Lemon Bar Cupcakes
Submitted by: Janice McNeely, Illinois Electric Cooperative
- 1 box lemon cake mix plus ingredients on back of box
- 1 small box instant lemon pudding mix dry
- 1 can lemon pie filling
- 3/4 cup unsalted butter softened
- 1 teaspoon vanilla extract
- 3-4 cups powdered sugar
- Yellow sanding sugar for garnish
- Preheat oven to 350 F. Line 18 muffin cups with cupcake liners. Prepare cake mix according to package directions. Stir in dry pudding mix until blended. Divide batter evenly among muffin cups, filling about 3/4 full. Bake 15-18 minutes or until toothpick inserted near center comes out clean or with moist crumbs. Cool completely. Using a small knife or cupcake corer, core cupcakes halfway through and make sure not to puncture through cupcake’s bottom. Discard centers. Fill each cupcake with a spoonful of lemon pie filling (you’ll only use about 1/2 cup filling). For frosting, in the bowl of stand mixer, cream together butter, vanilla and 1/3 cup remaining lemon pie filling until fluffy, about 2 minutes. Gradually beat in powdered sugar, 1 cup at a time, until frosting is light and fluffy.

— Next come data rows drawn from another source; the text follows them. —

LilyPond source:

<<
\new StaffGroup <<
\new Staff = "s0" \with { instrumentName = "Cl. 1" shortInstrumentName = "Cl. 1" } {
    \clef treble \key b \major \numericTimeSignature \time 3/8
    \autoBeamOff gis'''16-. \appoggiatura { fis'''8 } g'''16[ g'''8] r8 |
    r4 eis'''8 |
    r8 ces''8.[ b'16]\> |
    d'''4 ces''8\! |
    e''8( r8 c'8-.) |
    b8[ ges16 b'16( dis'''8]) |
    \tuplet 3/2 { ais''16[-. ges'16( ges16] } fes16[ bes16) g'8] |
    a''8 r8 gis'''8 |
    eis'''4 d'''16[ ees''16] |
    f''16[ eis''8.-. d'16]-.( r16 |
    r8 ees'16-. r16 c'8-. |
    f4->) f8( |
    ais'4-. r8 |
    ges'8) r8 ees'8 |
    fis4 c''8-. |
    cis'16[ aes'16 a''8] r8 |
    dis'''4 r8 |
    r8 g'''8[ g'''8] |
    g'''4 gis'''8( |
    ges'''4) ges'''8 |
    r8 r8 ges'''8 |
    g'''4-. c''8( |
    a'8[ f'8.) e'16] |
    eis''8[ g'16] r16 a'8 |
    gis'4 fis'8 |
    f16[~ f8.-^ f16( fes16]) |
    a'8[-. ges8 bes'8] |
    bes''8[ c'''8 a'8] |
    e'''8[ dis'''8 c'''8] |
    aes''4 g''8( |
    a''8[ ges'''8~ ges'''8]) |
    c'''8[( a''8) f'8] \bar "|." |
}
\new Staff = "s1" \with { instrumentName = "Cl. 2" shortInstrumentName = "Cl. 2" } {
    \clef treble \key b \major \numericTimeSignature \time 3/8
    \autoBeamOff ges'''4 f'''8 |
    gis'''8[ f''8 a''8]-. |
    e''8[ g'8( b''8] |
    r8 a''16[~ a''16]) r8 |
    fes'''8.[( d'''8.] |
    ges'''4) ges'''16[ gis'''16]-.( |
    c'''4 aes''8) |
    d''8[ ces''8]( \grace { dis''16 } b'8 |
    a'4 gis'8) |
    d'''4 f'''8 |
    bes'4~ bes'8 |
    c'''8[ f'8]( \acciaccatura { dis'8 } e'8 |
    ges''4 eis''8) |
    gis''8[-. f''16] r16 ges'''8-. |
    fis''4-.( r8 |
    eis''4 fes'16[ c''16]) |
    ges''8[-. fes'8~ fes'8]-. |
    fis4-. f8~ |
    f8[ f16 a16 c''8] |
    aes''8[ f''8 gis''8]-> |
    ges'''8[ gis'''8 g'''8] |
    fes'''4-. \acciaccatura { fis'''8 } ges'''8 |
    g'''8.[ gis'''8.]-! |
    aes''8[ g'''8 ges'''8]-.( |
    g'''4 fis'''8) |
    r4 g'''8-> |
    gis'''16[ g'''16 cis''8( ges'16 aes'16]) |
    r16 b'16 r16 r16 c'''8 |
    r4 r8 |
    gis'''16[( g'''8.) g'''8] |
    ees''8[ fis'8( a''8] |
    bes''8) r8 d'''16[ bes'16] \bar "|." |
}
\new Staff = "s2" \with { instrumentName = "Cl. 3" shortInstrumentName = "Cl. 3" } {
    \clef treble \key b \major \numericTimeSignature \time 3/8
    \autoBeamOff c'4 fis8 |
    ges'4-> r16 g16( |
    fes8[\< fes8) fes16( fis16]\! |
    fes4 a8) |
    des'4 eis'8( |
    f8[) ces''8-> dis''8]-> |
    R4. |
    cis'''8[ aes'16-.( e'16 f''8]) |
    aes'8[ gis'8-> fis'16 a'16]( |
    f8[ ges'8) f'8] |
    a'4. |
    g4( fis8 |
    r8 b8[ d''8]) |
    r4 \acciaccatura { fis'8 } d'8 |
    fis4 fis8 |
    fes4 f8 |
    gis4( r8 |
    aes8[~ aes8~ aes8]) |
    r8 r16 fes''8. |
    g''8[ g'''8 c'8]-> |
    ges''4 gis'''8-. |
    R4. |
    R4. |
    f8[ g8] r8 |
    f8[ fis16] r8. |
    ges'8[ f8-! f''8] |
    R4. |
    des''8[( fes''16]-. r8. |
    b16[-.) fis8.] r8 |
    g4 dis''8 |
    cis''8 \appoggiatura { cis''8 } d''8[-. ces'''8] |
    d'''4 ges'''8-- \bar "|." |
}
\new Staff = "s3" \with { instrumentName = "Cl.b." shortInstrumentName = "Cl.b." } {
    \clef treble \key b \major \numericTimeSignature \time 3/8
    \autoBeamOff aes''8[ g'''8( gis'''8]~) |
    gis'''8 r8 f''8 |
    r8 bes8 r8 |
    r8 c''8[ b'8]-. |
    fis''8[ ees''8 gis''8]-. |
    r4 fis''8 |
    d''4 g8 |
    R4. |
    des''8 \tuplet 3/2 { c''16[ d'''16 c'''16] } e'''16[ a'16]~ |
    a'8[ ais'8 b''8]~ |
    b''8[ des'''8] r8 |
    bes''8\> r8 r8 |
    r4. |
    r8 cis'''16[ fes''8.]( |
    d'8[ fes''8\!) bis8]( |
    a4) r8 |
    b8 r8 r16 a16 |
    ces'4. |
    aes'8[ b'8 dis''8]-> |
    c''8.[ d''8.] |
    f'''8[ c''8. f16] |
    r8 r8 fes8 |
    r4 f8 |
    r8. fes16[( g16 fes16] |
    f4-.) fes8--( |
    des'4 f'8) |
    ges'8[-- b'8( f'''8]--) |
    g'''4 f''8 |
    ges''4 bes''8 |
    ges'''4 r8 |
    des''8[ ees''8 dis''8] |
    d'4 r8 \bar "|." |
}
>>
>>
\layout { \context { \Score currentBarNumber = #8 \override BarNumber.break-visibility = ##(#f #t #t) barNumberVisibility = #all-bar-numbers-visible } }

You may not need all of the powdered sugar. If frosting becomes too thick, add a little more pie filling. Spoon frosting into a pastry bag fitted with a large open star tip. Pipe frosting onto cupcakes, and take care to cover lemon filling in center. Sprinkle with yellow sugar. Serve immediately or store in an airtight container at room temperature for up to a day or in refrigerator for 3 days.
Nutrition information: 198 calories; 12.2g fat; 78mg sodium; 22.5g carbohydrates; 0.5g protein.